Important: This document may not represent best practices for current development. Links to downloads and other resources may no longer be valid.
Introduction to 64-Bit Guide for Carbon Developers
One of Apple’s goals for OS X version 10.5 (Leopard) is to make it possible for applications to use 64-bit addressing. System libraries and frameworks are now 64-bit ready, meaning they can be used in both 32-bit and 64-bit applications. With this support, you can create applications that address extremely large data sets. On Intel-based Macintosh computers, some 64-bit applications may even run faster than their 32-bit equivalents because of the availability of extra processor resources in 64-bit mode.
Most APIs in OS X v10.5 are available to both 32-bit and 64-bit applications, but some APIs commonly used by Carbon applications are not. In particular, the APIs used to implement a Carbon user interface are generally available only to 32-bit applications. If you want to create a 64-bit application for OS X, you need to use Cocoa to implement its user interface.
You may not need to develop 64-bit versions of your applications right now, but you can start to prepare your projects for this transition. As part of this process, you need to adopt standard data types and implement some application features with alternative technologies. This document discusses guidelines, issues, and procedures specific to the transition to 64-bit executables for Carbon developers.

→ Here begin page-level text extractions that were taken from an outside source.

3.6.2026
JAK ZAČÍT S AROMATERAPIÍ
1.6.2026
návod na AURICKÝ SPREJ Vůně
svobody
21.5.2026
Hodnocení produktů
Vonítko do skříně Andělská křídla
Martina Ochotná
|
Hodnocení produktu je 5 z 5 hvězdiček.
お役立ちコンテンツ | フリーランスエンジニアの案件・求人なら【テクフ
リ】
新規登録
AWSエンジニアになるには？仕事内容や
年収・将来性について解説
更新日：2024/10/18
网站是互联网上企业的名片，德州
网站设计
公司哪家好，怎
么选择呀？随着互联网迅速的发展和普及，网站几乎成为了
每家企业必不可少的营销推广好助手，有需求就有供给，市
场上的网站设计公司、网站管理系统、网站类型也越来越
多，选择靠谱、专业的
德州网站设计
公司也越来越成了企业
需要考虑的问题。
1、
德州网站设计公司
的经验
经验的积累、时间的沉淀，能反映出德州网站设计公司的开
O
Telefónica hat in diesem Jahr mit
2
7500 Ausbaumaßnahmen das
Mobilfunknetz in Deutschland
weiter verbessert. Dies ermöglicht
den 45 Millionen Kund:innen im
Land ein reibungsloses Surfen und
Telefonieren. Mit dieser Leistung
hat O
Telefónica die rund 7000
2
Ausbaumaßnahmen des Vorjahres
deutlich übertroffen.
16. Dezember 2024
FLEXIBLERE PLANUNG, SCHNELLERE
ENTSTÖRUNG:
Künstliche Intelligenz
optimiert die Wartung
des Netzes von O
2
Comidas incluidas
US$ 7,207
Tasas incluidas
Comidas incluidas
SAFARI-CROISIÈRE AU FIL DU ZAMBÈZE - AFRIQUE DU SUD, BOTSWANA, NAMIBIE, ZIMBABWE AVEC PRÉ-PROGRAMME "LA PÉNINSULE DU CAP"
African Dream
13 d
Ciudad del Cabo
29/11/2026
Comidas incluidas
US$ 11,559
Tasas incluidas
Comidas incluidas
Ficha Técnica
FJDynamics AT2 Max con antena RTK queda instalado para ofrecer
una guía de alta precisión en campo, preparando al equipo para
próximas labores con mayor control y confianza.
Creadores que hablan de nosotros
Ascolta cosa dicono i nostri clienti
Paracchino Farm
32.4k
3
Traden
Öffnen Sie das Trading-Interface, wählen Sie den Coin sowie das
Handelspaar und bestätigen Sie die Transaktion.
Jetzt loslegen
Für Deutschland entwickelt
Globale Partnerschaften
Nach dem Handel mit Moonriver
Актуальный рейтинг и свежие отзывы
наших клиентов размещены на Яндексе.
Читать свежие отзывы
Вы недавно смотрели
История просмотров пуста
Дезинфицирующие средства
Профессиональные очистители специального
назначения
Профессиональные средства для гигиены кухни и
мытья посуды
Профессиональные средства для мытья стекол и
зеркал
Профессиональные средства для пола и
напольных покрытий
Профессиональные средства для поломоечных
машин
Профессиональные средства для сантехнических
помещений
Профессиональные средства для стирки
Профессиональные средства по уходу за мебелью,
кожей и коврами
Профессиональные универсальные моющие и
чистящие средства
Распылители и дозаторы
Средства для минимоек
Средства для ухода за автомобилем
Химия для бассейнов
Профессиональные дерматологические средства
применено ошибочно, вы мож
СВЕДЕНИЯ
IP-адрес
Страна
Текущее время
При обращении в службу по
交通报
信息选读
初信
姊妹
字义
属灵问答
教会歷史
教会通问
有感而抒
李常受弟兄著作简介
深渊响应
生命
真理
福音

Who Should Read This Document?
This document is recommended reading for Carbon developers who want to learn what changes are necessary to create 64-bit executable versions of their applications.
Organization of This Document
This document contains the following chapters:
The Transition to 64-Bit Addressing describes the 64-bit initiative for OS X and offers general advice and guidelines for moving your projects to 64-bit addressing.

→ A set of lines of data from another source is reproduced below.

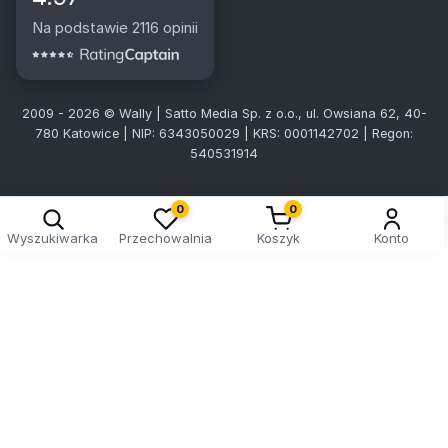
Na podstawie 2116 opinii
2009 - 2026 © Wally | Satto Media Sp. z o.o., ul. Owsiana 62, 40-
780 Katowice | NIP: 6343050029 | KRS: 0001142702 | Regon:
540531914
0
0
Wyszukiwarka
Przechowalnia
Koszyk
Konto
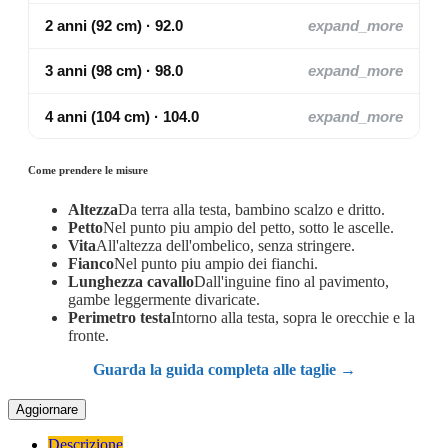
2 anni (92 cm) · 92.0
expand_more
3 anni (98 cm) · 98.0
expand_more
4 anni (104 cm) · 104.0
expand_more
Come prendere le misure
Altezza
Da terra alla testa, bambino scalzo e dritto.
Petto
Nel punto piu ampio del petto, sotto le ascelle.
Vita
All'altezza dell'ombelico, senza stringere.
Fianco
Nel punto piu ampio dei fianchi.
Lunghezza cavallo
Dall'inguine fino al pavimento,
gambe leggermente divaricate.
Perimetro testa
Intorno alla testa, sopra le orecchie e la
fronte.
Guarda la guida completa alle taglie →
Descrizione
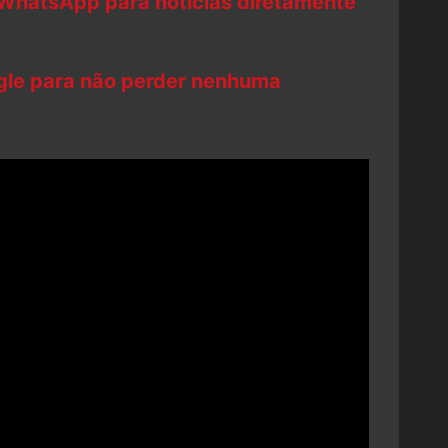
 WhatsApp para notícias diretamente
ogle para não perder nenhuma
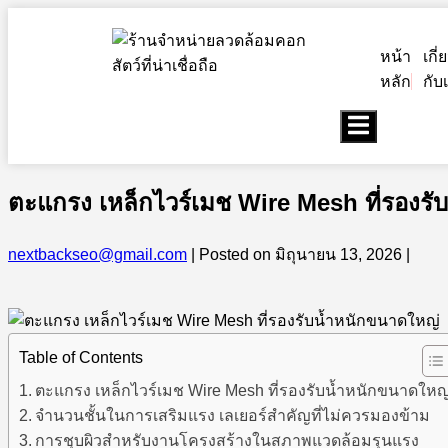
หน้า
เกี่
หลัก
กับ
Hamburger
Toggle
Menu
ตะแกรง เหล็กไวร์เมช Wire Mesh ที่รองรั
nextbackseo@gmail.com
|
Posted on
มิถุนายน 13, 2026
|
Table of Contents
ตะแกรง เหล็กไวร์เมช Wire Mesh ที่รองรับน้ำหนักขนาดใหญ
จำนวนชั้นในการเสริมแรง เลเยอร์สำคัญที่ไม่ควรมองข้าม
การชุบผิวสำหรับงานโครงสร้างในสภาพแวดล้อมรุนแรง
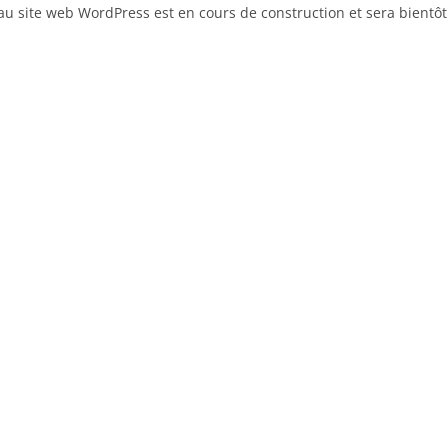
u site web WordPress est en cours de construction et sera bientôt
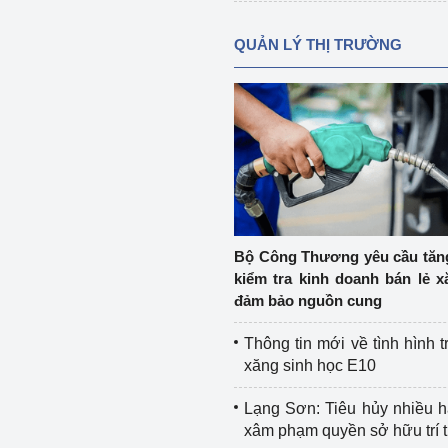
QUẢN LÝ THỊ TRƯỜNG
Bộ Công Thương yêu cầu tă
kiểm tra kinh doanh bán lẻ x
đảm bảo nguồn cung
Thông tin mới về tình hình t
xăng sinh học E10
Lạng Sơn: Tiêu hủy nhiều 
xâm phạm quyền sở hữu trí 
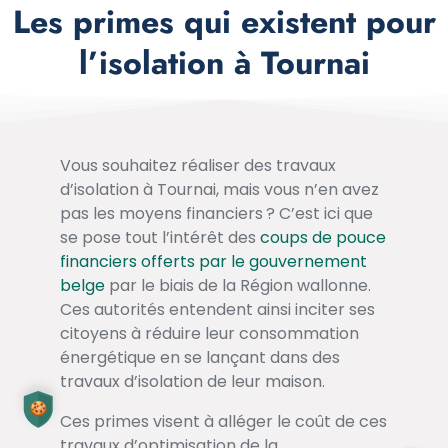
Les primes qui existent pour
l’isolation à Tournai
Vous souhaitez réaliser des travaux
d’isolation à Tournai, mais vous n’en avez
pas les moyens financiers ? C’est ici que
se pose tout l’intérêt des
coups de pouce
financiers offerts par le gouvernement
belge
par le biais de la Région wallonne.
Ces autorités entendent ainsi inciter ses
citoyens à réduire leur consommation
énergétique en se lançant dans des
travaux d’isolation de leur maison.
Ces primes visent à alléger le coût de ces
travaux d’optimisation de la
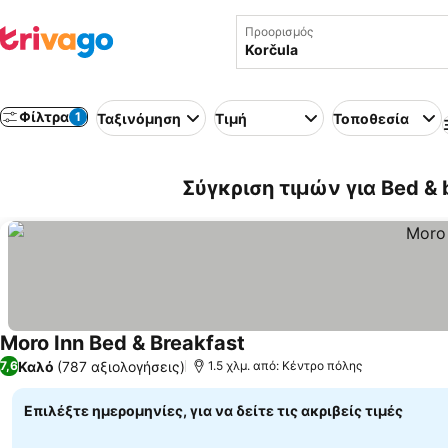
Προορισμός
Φίλτρα
1
Ταξινόμηση
Τιμή
Τοποθεσία
Σύγκριση τιμών για Bed & 
Moro Inn Bed & Breakfast
Εμφάνιση τιμών
Καλό
(787 αξιολογήσεις)
7,6
1.5 χλμ. από: Κέντρο πόλης
Επιλέξτε ημερομηνίες, για να δείτε τις ακριβείς τιμές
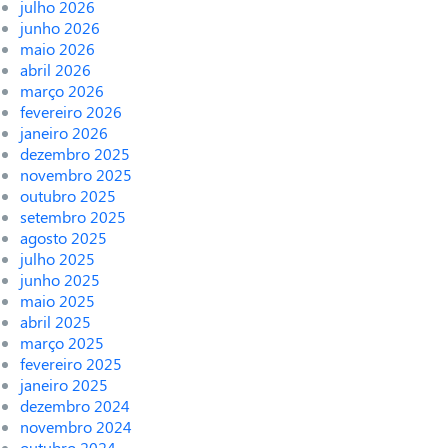
julho 2026
junho 2026
maio 2026
abril 2026
março 2026
fevereiro 2026
janeiro 2026
dezembro 2025
novembro 2025
outubro 2025
setembro 2025
agosto 2025
julho 2025
junho 2025
maio 2025
abril 2025
março 2025
fevereiro 2025
janeiro 2025
dezembro 2024
novembro 2024
outubro 2024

Modifying Your Application to Use 64-Bit Addressing describes what kinds of modifications are necessary in Carbon applications to make them compile and run as 64-bit executables.
Changes in the Human Interface Toolbox describes what’s changed in Carbon user interface APIs.

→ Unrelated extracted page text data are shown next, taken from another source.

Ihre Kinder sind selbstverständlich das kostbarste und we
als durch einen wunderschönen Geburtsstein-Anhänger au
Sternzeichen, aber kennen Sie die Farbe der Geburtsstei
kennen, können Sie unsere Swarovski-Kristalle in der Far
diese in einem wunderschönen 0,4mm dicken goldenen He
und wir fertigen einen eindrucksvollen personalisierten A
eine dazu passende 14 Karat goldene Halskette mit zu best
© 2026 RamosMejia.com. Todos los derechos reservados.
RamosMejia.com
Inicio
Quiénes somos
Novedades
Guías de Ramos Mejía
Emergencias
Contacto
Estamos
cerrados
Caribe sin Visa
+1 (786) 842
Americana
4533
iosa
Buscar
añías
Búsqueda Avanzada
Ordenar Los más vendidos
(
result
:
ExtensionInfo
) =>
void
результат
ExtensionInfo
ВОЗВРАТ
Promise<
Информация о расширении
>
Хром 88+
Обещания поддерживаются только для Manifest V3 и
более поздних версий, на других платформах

Changes in Other C APIs describes what’s changed in other managers and system services commonly used by Carbon applications, including printing and QuickTime.
This document is a supplement to 64-Bit Transition Guide, the definitive guide to 64-bit computing in OS X. If you haven’t already done so, you should read 64-Bit Transition Guide before reading this document.
For Cocoa-specific information, you should read 64-Bit Transition Guide for Cocoa.
You may also want to read Tiger Developer Overview Series: Developing 64-bit Applications, an ADC featured article that discusses 64-bit computing in OS X v10.4.